In addition to PROC VARCLUS, randomForest, glmnet, and assessing multicollinearity among potential predictor variables (without regards to the outcome of interest), I am seeking other methods of variable selection in lieu of using stepwise methods for building more parsimonious binary logistic regression models (containing 8 to 12 variables to predict outcomes such as loan payment/default or current/late payment history) from a wide array of potential predictor variables (500+ variables, 200k+ records).
Below I have included an R script using FSelector to select the 8 highest "ranked" variables:
library(FSelector)
fit <- information.gain(outcome ~ ., dataset)
fit2 <- cutoff.k(fit,8)
reducedmodel <- as.simple.formula(fit2,"outcome")
print(reducedmodel)
I have two questions regarding this script and the FSelector
algorithm in general:
-
Is the
information.gain
criteria in the above script synonymous with Kullback-Leibler divergence?
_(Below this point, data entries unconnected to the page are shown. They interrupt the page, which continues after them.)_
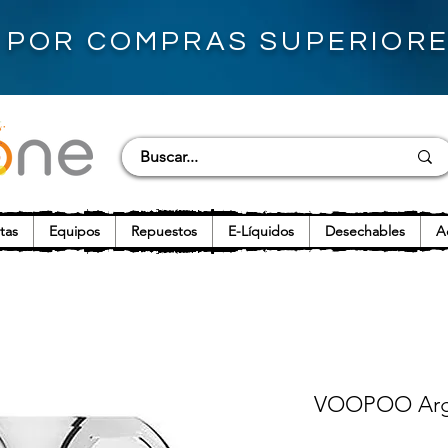
S POR COMPRAS SUPERIORES
tas
Equipos
Repuestos
E-Líquidos
Desechables
A
VOOPOO Arg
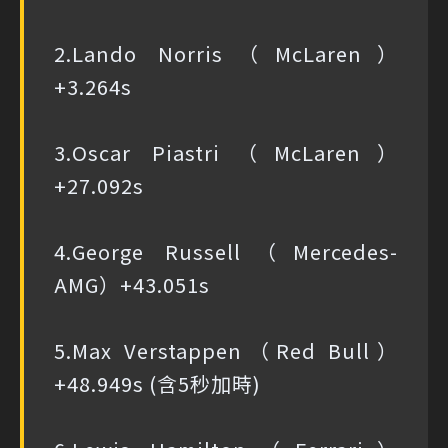
2.Lando Norris（McLaren）
+3.264s
3.Oscar Piastri（McLaren）
+27.092s
4.George Russell（Mercedes-
AMG）+43.051s
5.Max Verstappen（Red Bull）
+48.949s (含5秒加時)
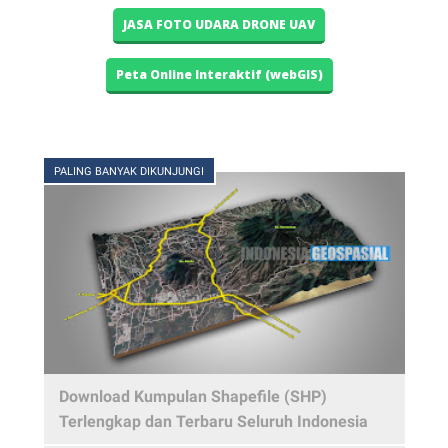
JASA FOTO UDARA DRONE UAV
Peta Online Interaktif (webGIS)
PALING BANYAK DIKUNJUNGI
Download Kumpulan Shapefile (SHP)
Terlengkap dan Terbaru Seluruh Indonesia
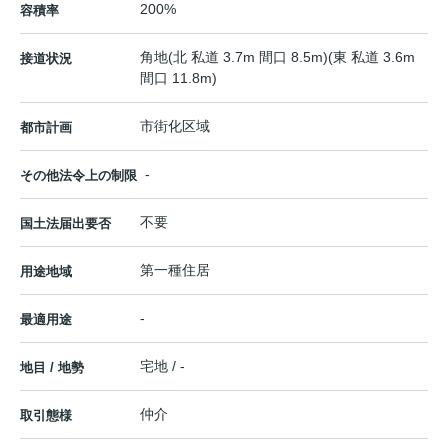
200%
容積率
角地(北 私道 3.7m 間口 8.5m)(東 私道 3.6m
接道状況
間口 11.8m)
市街化区域
都市計画
-
その他法令上の制限
不要
国土法届出要否
第一種住居
用途地域
-
最適用途
宅地 / -
地目 / 地勢
仲介
取引態様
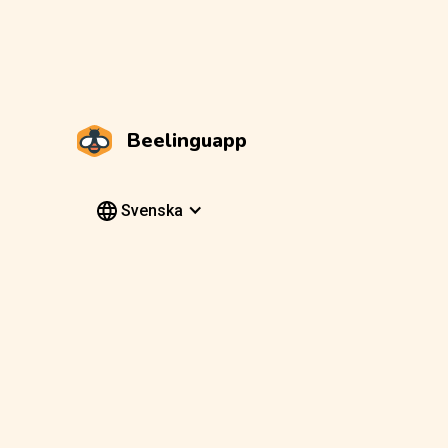
Beelinguapp
Svenska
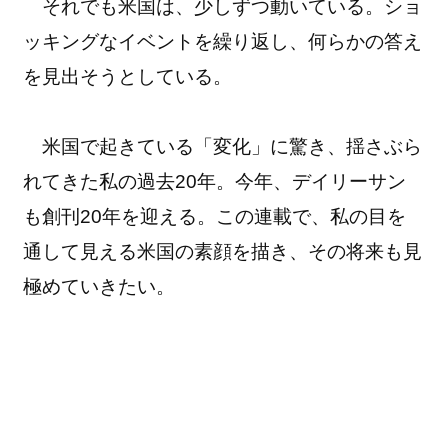
それでも米国は、少しずつ動いている。ショ
ッキングなイベントを繰り返し、何らかの答え
を見出そうとしている。
米国で起きている「変化」に驚き、揺さぶら
れてきた私の過去20年。今年、デイリーサン
も創刊20年を迎える。この連載で、私の目を
通して見える米国の素顔を描き、その将来も見
極めていきたい。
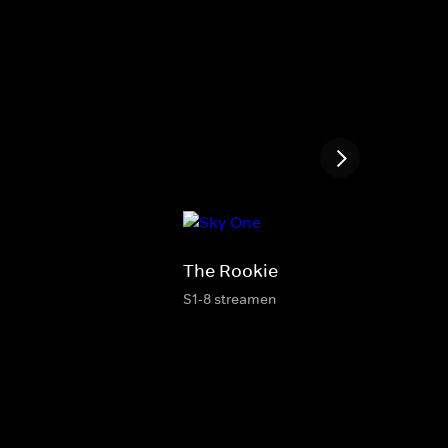
The Rookie
S1-8 streamen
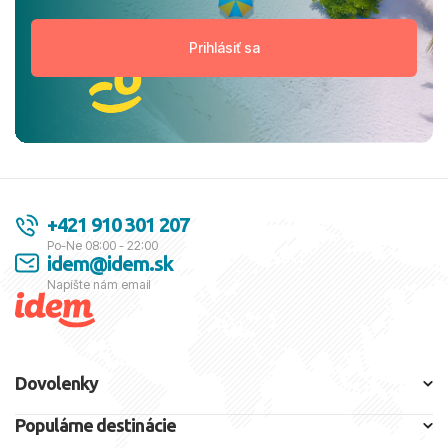
+421 910 301 207
Po-Ne 08:00 - 22:00
idem@idem.sk
Napíšte nám email
Dovolenky
Populárne destinácie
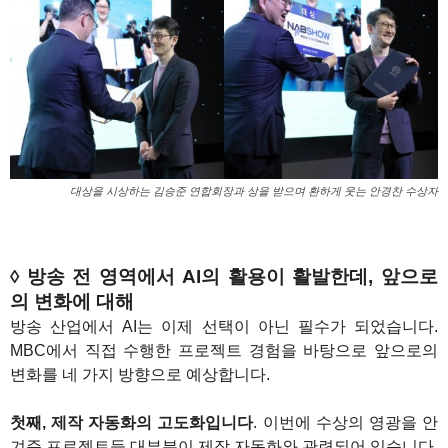
대상을 시상하는 김승준 연합회장과 상을 받으며 환하게 웃는 안경찬 수상자
◊ 방송 전 영역에서 AI의 활용이 활발한데, 앞으로
의 변화에 대해
방송 산업에서 AI는 이제 선택이 아닌 필수가 되었습니다.
MBC에서 직접 수행한 프로젝트 경험을 바탕으로 앞으로의
변화를 네 가지 방향으로 예상합니다.
첫째, 제작 자동화의 고도화입니다
. 이번에 수상의 영광을 안
겨준 프로젝트들 대부분이 제작 자동화와 관련되어 있습니다.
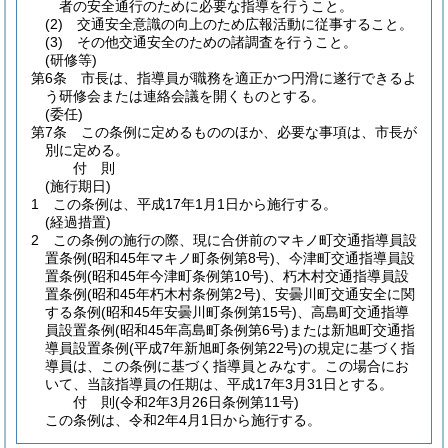
者の安全通行のために必要な指導を行うこと。
(2)
交通安全意識の向上のため広報活動に従事すること。
(3)
その他交通安全のための諸調査を行うこと。
(研修等)
第6条
市長は、指導員が職務を適正かつ円滑に遂行できるよ
う研修会または連絡会議を開くものとする。
(委任)
第7条
この条例に定めるもののほか、必要な事項は、市長が
別に定める。
付
則
(施行期日)
1
この条例は、平成17年1月1日から施行する。
(経過措置)
2
この条例の施行の際、現に合併前のマキノ町交通指導員設
置条例
(昭和45年マキノ町条例第8号)
、今津町交通指導員設
置条例
(昭和45年今津町条例第10号)
、朽木村交通指導員設
置条例
(昭和45年朽木村条例第2号)
、安曇川町交通安全に関
する条例
(昭和45年安曇川町条例第15号)
、高島町交通指導
員設置条例
(昭和45年高島町条例第6号)
または新旭町交通指
導員設置条例
(平成7年新旭町条例第22号)
の規定に基づく指
導員は、この条例に基づく指導員とみなす。
この場合にお
いて、当該指導員の任期は、平成17年3月31日とする。
付
則
(令和2年3月26日
条例第11号)
この条例は、令和2年4月1日から施行する。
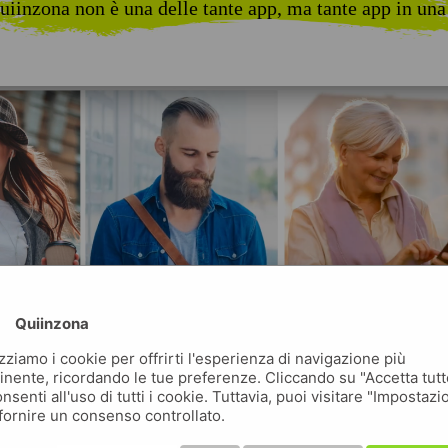
uiinzona non è una delle tante app, ma tante app in una
Quiinzona
izziamo i cookie per offrirti l'esperienza di navigazione più
inente, ricordando le tue preferenze. Cliccando su "Accetta tutt
nsenti all'uso di tutti i cookie. Tuttavia, puoi visitare "Impostazi
fornire un consenso controllato.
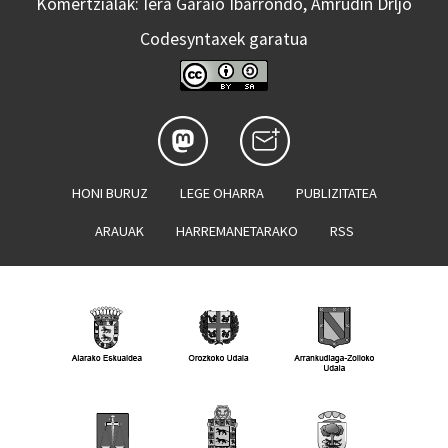
Komertzialak: Iera Garaio Ibarrondo, Amrudin Drljo
Codesyntaxek garatua
HONI BURUZ
LEGE OHARRA
PUBLIZITATEA
ARAUAK
HARREMANETARAKO
RSS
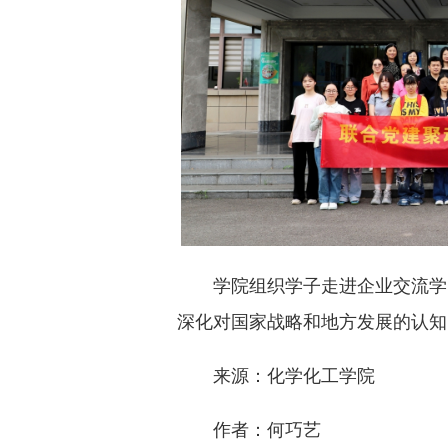
学院组织学子走进企业交流学
深化对国家战略和地方发展的认知
来源：化学化工学院
作者：何巧艺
If so, can someone explain this in more layman terms than Wikipedia as I am relatively new to this area of statistics and would like to start off with the right idea of this concept as I may likely use this approach a great deal in the future? -
Is this a valid approach, if there is such a thing as a valid approach, to select a desired number of variables for a binary logistic regression model (e.g., selecting the 8 highest "ranked" variables for use in a parsimonious model)? If not, can you provide an alternative approach to do so?
Any insight or references regarding this topic and/or these questions will be greatly appreciated!
Best Answer
Variable selection without penalization is invalid.